Monday, March 15, 2004

Holy Crap: The Sequel.

Sunday morning coming down, and Boy #2, Wyatt hadn't pooped since Thursday night. The Boy's Mother was quite troubled by this fact - worried enough that I whipped out the User Guide and boned up on constipation. Fast forward an hour and Boy #1 is jonesing for some Micky D - so his Mom loads him up and off the go to McDonalds. I stay home with Quiet Wyatt who is asleep at this point. Boy #2 soon wakes up for some food, so I make a bottle of formula for him, get him on my lap (I put him on my legs so I have his head in my left hand and the bottle in my right -he is looking straight up at me - most of his body resting on my legs in my lap) and start feeding. He's all smiles, eating, cooing, eating, smiling, and then - goes beet red. BAM!!!! Explosive bowel movement. Two days worth of fecal matter come shooting into the diaper...Houston we have a problem! The diaper can't hold it...so up and out the back it goes. Getting all over him (his back) and soaking thru his clothes into my clothes. What am I going to do at this point? Nothing. I've already been shit on...so I try and burp him before I go back and change his diaper. So, up I go to burp him...pat pat pat on the back. A nice burp followed by puke. Yes, now I have crap and puke on me.

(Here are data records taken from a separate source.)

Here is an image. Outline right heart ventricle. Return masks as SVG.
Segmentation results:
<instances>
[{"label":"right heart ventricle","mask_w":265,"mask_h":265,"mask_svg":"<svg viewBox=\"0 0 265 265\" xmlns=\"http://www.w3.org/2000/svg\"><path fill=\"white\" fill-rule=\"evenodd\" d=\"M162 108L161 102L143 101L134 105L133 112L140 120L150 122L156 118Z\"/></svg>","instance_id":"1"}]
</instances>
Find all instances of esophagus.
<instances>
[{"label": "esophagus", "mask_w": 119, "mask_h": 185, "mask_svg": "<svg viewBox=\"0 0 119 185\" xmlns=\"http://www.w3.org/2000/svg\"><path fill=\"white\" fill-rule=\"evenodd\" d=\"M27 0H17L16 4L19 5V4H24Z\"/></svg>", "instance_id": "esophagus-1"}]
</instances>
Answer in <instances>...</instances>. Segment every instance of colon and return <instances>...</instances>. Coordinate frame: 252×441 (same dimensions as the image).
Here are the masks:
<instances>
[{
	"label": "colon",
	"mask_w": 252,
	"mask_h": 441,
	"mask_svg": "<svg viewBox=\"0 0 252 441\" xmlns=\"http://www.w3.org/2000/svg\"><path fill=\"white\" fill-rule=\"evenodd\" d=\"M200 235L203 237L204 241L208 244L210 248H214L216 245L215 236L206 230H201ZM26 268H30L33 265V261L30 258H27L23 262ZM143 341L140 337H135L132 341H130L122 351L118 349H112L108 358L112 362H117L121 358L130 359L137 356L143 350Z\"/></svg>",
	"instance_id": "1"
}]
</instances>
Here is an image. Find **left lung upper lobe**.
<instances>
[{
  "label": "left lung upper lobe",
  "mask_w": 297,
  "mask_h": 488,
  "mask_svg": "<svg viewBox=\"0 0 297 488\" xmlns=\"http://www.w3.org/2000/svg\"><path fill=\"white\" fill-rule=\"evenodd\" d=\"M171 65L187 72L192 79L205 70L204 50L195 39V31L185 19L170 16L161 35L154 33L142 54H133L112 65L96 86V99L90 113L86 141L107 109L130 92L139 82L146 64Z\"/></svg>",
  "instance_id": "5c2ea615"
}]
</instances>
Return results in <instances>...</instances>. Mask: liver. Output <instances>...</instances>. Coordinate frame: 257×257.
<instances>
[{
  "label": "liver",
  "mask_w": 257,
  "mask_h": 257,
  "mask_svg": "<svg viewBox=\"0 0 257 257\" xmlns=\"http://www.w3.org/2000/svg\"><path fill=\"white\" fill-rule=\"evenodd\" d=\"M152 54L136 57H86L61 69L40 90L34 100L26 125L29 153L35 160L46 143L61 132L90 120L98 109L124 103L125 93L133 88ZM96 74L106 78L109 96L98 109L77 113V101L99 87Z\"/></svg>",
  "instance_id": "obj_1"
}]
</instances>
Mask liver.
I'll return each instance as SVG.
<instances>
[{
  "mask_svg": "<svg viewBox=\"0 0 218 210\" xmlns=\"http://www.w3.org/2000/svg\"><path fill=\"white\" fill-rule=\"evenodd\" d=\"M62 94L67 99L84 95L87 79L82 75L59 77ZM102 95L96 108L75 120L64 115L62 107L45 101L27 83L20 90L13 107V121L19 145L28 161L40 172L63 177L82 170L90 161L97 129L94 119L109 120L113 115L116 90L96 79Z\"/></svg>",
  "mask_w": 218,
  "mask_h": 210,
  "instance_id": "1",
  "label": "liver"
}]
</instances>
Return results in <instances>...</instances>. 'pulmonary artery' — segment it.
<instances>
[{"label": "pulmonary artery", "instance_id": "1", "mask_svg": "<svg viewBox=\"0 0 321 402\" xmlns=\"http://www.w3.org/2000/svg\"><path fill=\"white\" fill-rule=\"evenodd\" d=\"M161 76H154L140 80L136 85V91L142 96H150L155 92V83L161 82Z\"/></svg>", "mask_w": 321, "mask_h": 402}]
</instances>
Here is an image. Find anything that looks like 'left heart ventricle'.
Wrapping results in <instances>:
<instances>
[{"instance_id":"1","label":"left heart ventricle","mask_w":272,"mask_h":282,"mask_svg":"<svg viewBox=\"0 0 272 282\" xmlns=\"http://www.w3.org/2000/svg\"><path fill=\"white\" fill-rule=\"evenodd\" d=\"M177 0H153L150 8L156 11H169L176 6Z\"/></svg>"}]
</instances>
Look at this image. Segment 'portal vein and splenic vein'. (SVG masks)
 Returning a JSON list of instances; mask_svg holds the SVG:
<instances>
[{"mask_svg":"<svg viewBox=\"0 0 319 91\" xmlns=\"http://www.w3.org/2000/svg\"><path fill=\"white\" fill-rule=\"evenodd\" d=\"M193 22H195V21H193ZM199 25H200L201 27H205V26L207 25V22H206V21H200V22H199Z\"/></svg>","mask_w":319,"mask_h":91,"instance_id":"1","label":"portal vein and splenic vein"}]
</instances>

I wipe his mouth dry with my shirt (hey, its already got crap and puke on it) and off we go to his room to change his diaper and clothes. 100 wet wipes later, I've got him out of this clothes and clean. While putting the new diaper on him, I get a little to forceful and rip the left tab, ruining it. I do this a lot for some reason. So, I go to throw it away and as I turn back - the Boy has turned into a fountain. Pissing straight up - on himself and his changing table thing. I do a quick ninja daddy move and cover up the stream in the ruined diaper. 50 wet wipes later he's in a fresh diaper. Carter is back now, and she dresses him. You think my job is done. Wrong. Now I get to go into the kitchen and wash out the clothes that has all the crap on it. As I'm doing this chore, I'm thinking of Lionel Ritchie's Easy...and how he must of not had young kids when he wrote that song. Because this 'Sunday Morning' ain't particularly easy at Casa Tinsley.